PARTS OF THE EXERCISE –
1) Translate this sentence from the text on gestational age acceleration in extremely preterm infants into Spanish: "For each respiratory intervention and outcome, the inclusion of the gestational age acceleration added significantly to the amount of variance explained by the model compared with gestational age alone (Table III)."
2) In the table of the text on gestational age acceleration in extremely preterm infants, list every characteristic whose label includes "mean ± SD."

━━━━━ EXERCISE TEXT

General characteristics | |
---|---|
Male, n (%) | 66 (46.2) |
Gestational age (wk), mean ± SD | 25.8 ± 1.1 |
Male | 25.6 ± 1.1 |
Female | 25.9 ± 1.1 |
Postmenstrual age at sampling*, mean ± SD | 27.2 ± 1.2 |
Male | 27.1 ±1.1 |
Female | 27.3 ± 1.3 |
DNAm age (wk), mean ± SD | 28.8 ± 2.1 |
Male | 28.3±1.7 |
Female | 29.2 ± 2.4 |
Birth weight (g), mean ± SD | 883 ± 178 |
Respiratory outcomes/interventions | |
Surfactant administration, n (%) | 67 (46.8) |
Males receiving surfactant, n (%) | 35 (52.2) |
Corticosteroid administration, n (%) | 55 (38.4) |
Males receiving corticosteroids, n (%) | 34(61.8) |
Period of assisted ventilation (d), mean ± SD | 23.2 ± 17.3 |
Male | 28.6 ± 18.6 |
Female | 18.6 ± 14.8 |
BPD, n (%) | 58 (40.6) |
Males with BPD, n (%) | 30(51.7) |
Fractional week when blood sample collected plus gestational age.
DNAm gestational age and subsequently gestational age acceleration were determined for each subject. Gestational age was correlated with DNAm gestational age (Figure 1 [available at www.jpeds.com]; r = 0.43, P = 8.7 × 10–8), but not gestational age acceleration (Figure 2 [available at www.jpeds.com]; r = 2.0 × 10–17, P = .99).
Extremely preterm infants who received surfactant had lower gestational age acceleration values compared with those who did not (mean difference –.057, 95% CI [–.099,–.015] weeks, P = .009; Figure 3, A); gestational age acceleration was lower in infants who were treated with postnatal corticosteroids compared with those who did not receive postnatal corticosteroids (mean difference –.056 weeks, 95% CI [–.098,–.015], P = .008; Figure 3, B), and was negatively associated with days of assisted ventilation (−1.79 days per week of gestational age acceleration, 95% CI [−3.28,−0.30], P = .02; Figure 3, C). In addition, infants who developed BPD had lower gestational age acceleration (mean difference –.055 weeks, 95% CI [–.098, –.012], P = .01; Figure 3, D).
For each respiratory intervention and outcome, the inclusion of the gestational age acceleration added significantly to the amount of variance explained by the model compared with gestational age alone (Table III).
Table III.

━━━━━━━━━━
━━━━━ DATA EXCERPTS

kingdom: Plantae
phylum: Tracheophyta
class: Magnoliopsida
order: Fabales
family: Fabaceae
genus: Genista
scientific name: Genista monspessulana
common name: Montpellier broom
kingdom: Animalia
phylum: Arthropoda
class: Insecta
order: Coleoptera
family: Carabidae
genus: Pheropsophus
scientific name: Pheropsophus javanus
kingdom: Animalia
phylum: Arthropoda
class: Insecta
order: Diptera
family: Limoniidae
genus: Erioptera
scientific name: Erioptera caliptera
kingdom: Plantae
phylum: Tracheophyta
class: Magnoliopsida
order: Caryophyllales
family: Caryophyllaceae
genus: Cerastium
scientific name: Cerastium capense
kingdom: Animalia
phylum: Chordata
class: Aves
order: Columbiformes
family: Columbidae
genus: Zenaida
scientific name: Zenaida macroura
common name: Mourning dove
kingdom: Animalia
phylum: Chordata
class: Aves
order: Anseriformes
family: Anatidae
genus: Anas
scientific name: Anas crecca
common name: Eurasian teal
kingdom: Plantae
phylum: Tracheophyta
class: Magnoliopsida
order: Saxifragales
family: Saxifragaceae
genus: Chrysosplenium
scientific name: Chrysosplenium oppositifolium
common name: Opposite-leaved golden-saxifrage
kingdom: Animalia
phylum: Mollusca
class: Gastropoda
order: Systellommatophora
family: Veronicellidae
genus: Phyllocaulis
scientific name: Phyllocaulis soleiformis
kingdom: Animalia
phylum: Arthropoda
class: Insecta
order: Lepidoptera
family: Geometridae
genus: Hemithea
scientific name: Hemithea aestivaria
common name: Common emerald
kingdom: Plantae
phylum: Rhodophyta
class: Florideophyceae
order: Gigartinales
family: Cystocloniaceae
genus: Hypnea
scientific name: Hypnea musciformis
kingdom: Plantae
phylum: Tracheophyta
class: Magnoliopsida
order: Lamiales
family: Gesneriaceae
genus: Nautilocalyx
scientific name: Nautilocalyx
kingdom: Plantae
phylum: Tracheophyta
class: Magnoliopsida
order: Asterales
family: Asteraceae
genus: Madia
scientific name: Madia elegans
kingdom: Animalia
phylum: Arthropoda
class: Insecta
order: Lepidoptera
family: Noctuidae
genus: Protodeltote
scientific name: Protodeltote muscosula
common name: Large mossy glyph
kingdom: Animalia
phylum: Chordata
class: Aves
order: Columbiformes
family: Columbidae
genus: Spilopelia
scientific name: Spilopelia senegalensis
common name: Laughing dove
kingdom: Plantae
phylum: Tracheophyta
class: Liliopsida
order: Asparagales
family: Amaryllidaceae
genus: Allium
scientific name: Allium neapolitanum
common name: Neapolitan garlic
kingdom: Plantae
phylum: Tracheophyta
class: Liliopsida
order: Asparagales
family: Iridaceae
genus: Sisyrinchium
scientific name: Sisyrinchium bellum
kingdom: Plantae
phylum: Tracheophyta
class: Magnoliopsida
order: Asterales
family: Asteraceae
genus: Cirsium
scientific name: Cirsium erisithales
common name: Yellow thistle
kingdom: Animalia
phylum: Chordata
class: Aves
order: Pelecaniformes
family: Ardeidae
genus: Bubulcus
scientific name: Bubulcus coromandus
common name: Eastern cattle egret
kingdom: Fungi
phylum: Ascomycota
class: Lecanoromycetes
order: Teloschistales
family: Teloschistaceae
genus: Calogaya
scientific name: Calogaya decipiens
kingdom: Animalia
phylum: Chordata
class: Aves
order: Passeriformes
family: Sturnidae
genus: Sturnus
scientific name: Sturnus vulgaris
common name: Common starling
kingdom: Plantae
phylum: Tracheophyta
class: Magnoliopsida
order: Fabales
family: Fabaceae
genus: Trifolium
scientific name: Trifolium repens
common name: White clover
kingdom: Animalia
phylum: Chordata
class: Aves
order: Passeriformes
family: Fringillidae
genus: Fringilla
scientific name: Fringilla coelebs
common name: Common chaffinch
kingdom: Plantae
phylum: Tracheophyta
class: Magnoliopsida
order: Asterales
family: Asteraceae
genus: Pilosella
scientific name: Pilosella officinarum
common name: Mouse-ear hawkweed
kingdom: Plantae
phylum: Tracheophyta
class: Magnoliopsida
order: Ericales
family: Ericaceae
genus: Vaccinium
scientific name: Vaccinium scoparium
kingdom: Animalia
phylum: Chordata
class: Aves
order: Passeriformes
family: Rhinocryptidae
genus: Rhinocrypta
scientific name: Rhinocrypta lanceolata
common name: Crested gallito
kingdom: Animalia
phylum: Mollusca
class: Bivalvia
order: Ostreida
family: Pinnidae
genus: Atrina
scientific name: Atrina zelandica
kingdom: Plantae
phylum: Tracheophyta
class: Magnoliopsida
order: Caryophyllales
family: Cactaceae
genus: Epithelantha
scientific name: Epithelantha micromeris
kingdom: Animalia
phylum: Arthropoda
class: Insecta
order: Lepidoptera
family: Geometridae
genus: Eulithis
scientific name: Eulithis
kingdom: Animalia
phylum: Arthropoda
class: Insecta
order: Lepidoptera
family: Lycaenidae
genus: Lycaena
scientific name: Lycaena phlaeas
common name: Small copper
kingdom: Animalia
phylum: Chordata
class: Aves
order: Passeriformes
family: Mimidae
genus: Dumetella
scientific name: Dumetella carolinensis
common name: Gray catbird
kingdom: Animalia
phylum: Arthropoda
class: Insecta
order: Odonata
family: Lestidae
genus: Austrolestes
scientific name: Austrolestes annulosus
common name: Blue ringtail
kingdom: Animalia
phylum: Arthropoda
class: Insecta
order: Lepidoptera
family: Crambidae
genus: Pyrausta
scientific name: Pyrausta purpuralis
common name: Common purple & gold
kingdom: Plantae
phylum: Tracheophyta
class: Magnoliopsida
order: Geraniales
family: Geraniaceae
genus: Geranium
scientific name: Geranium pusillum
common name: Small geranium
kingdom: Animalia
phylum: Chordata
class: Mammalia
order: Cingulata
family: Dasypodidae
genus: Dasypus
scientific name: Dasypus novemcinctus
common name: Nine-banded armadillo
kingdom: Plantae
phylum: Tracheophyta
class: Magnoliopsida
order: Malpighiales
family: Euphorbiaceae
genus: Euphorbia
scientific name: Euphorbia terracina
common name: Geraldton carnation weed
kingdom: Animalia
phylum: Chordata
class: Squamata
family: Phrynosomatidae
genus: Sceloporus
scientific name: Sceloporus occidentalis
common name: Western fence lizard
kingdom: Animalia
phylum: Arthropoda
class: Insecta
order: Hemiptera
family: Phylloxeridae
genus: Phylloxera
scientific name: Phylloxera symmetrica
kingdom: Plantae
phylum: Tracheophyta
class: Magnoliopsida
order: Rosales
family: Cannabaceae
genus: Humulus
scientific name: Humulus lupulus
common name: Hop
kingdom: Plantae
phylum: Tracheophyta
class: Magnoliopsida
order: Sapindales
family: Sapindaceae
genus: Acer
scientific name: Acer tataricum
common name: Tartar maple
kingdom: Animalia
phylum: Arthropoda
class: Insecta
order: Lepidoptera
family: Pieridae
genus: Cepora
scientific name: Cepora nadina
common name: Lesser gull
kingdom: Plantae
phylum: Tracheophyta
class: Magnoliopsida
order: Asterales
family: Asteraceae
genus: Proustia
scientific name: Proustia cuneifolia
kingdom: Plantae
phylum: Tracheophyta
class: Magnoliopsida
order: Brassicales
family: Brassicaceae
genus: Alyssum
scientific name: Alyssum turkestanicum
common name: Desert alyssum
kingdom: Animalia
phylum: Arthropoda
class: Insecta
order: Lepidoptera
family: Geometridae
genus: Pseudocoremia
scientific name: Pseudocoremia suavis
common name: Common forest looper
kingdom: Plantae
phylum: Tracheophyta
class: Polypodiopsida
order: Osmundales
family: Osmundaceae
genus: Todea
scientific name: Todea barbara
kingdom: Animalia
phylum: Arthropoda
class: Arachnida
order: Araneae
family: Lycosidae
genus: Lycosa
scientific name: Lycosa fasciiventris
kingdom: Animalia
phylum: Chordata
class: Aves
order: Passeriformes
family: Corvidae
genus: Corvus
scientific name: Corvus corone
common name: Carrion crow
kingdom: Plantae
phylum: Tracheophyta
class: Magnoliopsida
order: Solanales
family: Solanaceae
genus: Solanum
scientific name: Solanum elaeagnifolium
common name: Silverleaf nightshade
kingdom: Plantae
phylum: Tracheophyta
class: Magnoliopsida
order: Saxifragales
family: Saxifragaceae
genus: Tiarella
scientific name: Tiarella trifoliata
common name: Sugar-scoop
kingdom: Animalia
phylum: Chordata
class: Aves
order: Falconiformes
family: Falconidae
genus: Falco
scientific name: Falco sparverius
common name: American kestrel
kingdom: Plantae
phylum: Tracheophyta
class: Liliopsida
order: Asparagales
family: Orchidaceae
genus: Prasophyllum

━━━━━━━━━━

EXERCISE RESPONSES –
1) Para cada intervención y resultado respiratorio, la inclusión de la aceleración de la edad gestacional aumentó significativamente la cantidad de varianza explicada por el modelo en comparación con la edad gestacional sola (Tabla III).

2)
- Gestational age (wk)
- Postmenstrual age at sampling
- DNAm age (wk)
- Birth weight (g)
- Period of assisted ventilation (d)